### What you are asked to do
Return, word for word, only the lines of the data below that lie between the line with "The virtual machine" and the line with "- https://github.com/paulvha/sps30", those two lines included.

### Provided information
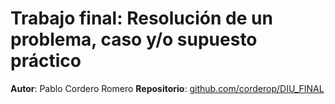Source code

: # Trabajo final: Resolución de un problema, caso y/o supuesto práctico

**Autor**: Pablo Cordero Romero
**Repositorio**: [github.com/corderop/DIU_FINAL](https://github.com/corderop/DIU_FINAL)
...
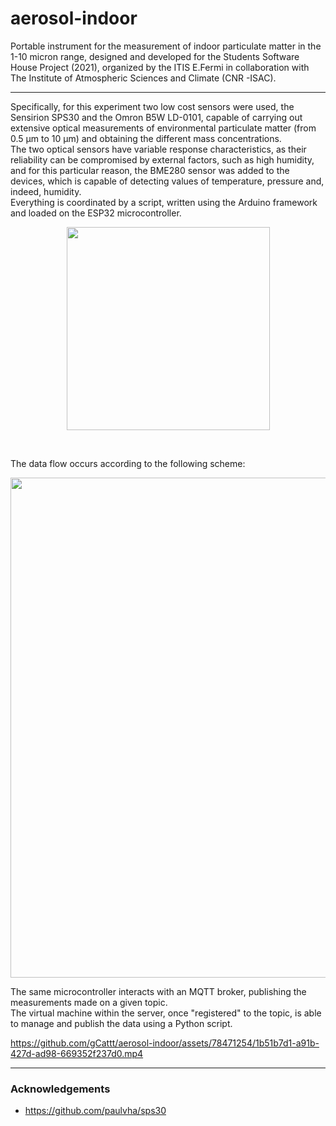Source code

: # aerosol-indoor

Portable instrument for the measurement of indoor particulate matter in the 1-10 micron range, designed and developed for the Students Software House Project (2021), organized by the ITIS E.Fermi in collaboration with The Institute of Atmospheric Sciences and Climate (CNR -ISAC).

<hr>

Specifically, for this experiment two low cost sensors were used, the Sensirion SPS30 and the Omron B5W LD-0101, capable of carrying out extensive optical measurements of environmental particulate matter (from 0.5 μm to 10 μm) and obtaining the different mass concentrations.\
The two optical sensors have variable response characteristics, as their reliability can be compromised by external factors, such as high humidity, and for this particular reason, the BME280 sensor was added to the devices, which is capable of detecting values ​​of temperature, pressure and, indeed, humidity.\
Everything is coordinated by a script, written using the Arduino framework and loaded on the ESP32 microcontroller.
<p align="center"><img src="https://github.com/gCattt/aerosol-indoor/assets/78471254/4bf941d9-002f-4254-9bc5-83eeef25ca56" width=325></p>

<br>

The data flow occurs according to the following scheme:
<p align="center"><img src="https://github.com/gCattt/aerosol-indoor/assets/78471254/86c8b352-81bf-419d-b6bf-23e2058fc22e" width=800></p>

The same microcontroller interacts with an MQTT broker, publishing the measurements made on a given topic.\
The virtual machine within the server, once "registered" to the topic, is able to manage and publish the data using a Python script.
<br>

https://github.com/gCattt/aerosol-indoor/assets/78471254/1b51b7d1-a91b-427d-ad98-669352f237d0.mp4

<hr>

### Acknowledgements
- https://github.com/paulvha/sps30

### Response
The virtual machine within the server, once "registered" to the topic, is able to manage and publish the data using a Python script.
<br>

https://github.com/gCattt/aerosol-indoor/assets/78471254/1b51b7d1-a91b-427d-ad98-669352f237d0.mp4

<hr>

### Acknowledgements
- https://github.com/paulvha/sps30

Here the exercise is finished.